Doctor of Philosophy



First Advisor

Hamid Seifoddini

Committee Members

Chad Penn, Benjamin Church, Matthew Petering, Wilkistar Otieno


Agricultural tile drainage, Flow-through model, Industrial by-products, Phosphorus removal, Phosphorus sorbing materials, Statistical analysis


Due to nutrient pollution, agriculture is one of the major sources of pollution in water bodies. Every time it rains, fertilizers, pesticides, and animal waste wash nutrients and pathogens—such as bacteria and viruses—into waterways. As rainfall increases due to climate change, the water problem will worsen. One of the nutrients that extensively contributes to the degradation of water quality is phosphorous (P).
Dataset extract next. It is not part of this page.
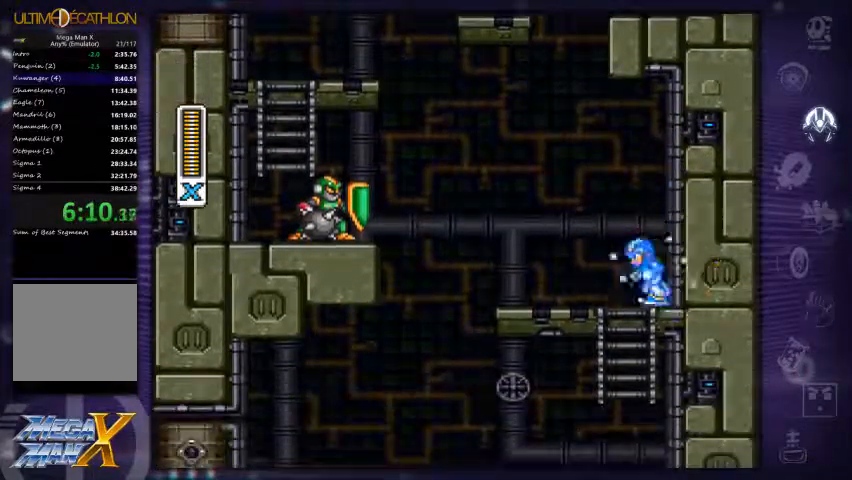
{"dt_ms": 500, "buttons": ["X", "R1"], "right_stick": "center", "events": [[100, "DPAD_LEFT", "up"], [167, "DPAD_RIGHT", "down"], [200, "A", "down"], [400, "A", "up"], [433, "DPAD_RIGHT", "up"], [467, "R1", "down"]]}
In this research, the performance of electric arc furnace (EAF) steel slag was investigated as a P sorbing materials (PSM) according to the conditions present in a P removal structure designed for treating water discharge from an agricultural tile drainage system. Unlike the successful trials of removing P from water runoff, this promising PSM has not been successfully applied for removing phosphorous from water discharge from an agricultural tile drainage system. Consequently, this research aims to study the applicability of this material for this specific application. A simulated flow-through experiment was used to evaluate the P removal efficiency of the slag in different conditions. The effects of slag particle size distribution, presence of bucarbonate in inflow solution, incubation in an anaerobic condition, and chemical treatment on the adsorption capacity of the steel slag were studied. A statistical approach was used to determine the significant predictor variables, the empirical models of the design curves according to each condition, and the type of correlation among the predictor variables and the response variable, namely, maximum removal capacity (mgP/Kg). The results show that reducing the slag particle size distribution and the presence of bicarbonate decrease the P removal capacity of the slag, while the aluminum treatment increases the P removal capacity and reduces the negative effect of bicarbonate on the P removal. Additionally, incubation in water with or without alkalinity does not seem to affect the P removal of the regular steel slag. The result of this study shed light on the reasons and potential solutions for the challenges regarding the application of the P removal structure filled with by-product PSM for treating water discharge from agricultural tile drainage systems.